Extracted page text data
━━━
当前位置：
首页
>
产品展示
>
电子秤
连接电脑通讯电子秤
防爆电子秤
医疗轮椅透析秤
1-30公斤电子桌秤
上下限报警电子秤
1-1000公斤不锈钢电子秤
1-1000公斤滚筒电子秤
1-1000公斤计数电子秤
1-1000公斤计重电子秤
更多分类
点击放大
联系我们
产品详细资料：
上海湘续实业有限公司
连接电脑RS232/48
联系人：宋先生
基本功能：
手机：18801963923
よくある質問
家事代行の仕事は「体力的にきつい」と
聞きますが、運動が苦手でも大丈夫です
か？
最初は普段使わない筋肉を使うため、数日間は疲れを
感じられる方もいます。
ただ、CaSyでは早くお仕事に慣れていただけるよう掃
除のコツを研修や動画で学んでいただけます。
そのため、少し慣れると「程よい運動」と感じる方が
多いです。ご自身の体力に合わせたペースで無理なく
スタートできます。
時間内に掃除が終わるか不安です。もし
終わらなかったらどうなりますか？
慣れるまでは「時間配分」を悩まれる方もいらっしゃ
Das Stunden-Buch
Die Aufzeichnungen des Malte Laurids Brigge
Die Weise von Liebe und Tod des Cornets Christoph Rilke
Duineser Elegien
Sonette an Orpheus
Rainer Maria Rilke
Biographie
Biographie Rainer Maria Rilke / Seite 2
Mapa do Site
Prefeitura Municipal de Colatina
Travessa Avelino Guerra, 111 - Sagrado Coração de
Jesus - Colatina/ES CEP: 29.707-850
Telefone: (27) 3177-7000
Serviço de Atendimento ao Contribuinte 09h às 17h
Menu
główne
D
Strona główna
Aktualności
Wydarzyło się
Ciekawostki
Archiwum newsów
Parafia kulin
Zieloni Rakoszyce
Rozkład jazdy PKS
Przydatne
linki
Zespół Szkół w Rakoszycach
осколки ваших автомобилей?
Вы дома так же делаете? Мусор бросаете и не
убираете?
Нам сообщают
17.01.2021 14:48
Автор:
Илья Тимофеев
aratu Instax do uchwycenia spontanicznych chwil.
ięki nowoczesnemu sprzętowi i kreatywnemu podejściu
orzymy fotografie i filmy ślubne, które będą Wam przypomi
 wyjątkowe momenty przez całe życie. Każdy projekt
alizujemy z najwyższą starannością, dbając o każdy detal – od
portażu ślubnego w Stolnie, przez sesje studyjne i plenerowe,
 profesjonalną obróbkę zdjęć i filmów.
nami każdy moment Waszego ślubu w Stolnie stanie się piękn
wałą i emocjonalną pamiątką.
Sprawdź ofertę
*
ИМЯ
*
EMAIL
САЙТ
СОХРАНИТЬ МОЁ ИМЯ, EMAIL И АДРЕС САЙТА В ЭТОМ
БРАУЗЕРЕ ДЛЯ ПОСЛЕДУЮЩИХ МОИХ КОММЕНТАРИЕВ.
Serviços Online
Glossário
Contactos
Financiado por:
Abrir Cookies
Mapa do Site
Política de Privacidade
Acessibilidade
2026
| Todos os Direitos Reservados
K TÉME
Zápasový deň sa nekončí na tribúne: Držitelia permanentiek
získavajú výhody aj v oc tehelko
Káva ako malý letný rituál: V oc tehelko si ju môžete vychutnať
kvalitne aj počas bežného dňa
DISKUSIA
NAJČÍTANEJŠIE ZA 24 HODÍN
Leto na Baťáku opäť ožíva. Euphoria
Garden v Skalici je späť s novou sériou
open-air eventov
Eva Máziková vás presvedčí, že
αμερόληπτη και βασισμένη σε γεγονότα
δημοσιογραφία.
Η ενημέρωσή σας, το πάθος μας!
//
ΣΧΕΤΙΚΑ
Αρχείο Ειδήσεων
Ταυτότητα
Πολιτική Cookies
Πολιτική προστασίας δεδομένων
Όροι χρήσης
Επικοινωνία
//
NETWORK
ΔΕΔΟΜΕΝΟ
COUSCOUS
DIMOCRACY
━━━
Which lines above contain the word "Stolnie"? Show each of them.

## Exercise result
portażu ślubnego w Stolnie, przez sesje studyjne i plenerowe,
nami każdy moment Waszego ślubu w Stolnie stanie się piękn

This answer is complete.